## TASK DIRECTIONS
Determine how many lines in this listing contain the word "right" and report that number by itself.

## STUDY MATERIAL

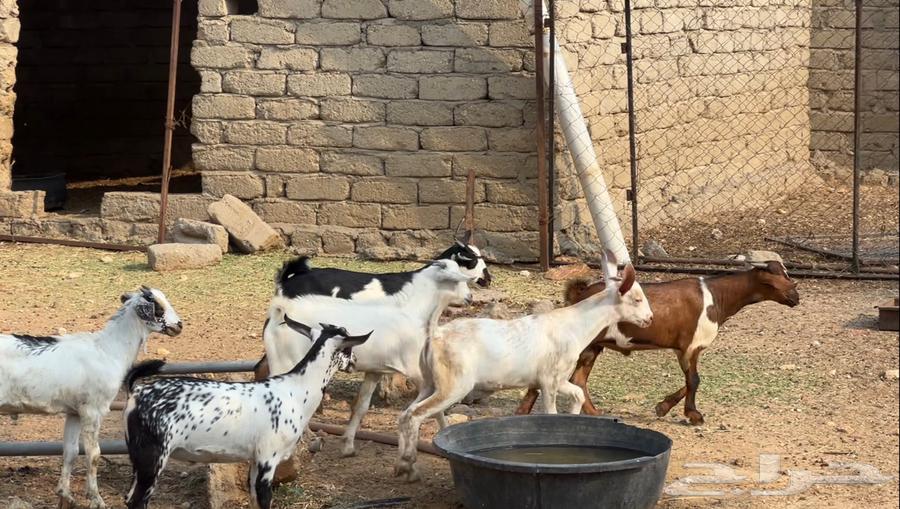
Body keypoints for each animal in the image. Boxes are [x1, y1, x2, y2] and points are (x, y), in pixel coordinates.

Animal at [0, 287, 182, 509]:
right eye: (158, 307)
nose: (179, 325)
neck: (108, 350)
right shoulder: (93, 410)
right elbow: (93, 454)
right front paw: (97, 499)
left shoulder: (75, 412)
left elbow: (70, 451)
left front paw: (66, 494)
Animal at [123, 316, 371, 509]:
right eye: (348, 348)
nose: (355, 362)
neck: (296, 390)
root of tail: (136, 392)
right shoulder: (267, 460)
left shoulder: (254, 461)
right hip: (152, 457)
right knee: (137, 501)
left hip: (138, 461)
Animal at [265, 259, 473, 458]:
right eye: (456, 280)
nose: (470, 297)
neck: (412, 310)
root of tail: (279, 310)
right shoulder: (416, 370)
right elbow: (435, 407)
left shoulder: (375, 370)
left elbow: (361, 406)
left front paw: (347, 446)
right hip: (288, 362)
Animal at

## SOLUTION FOR THIS TASK
12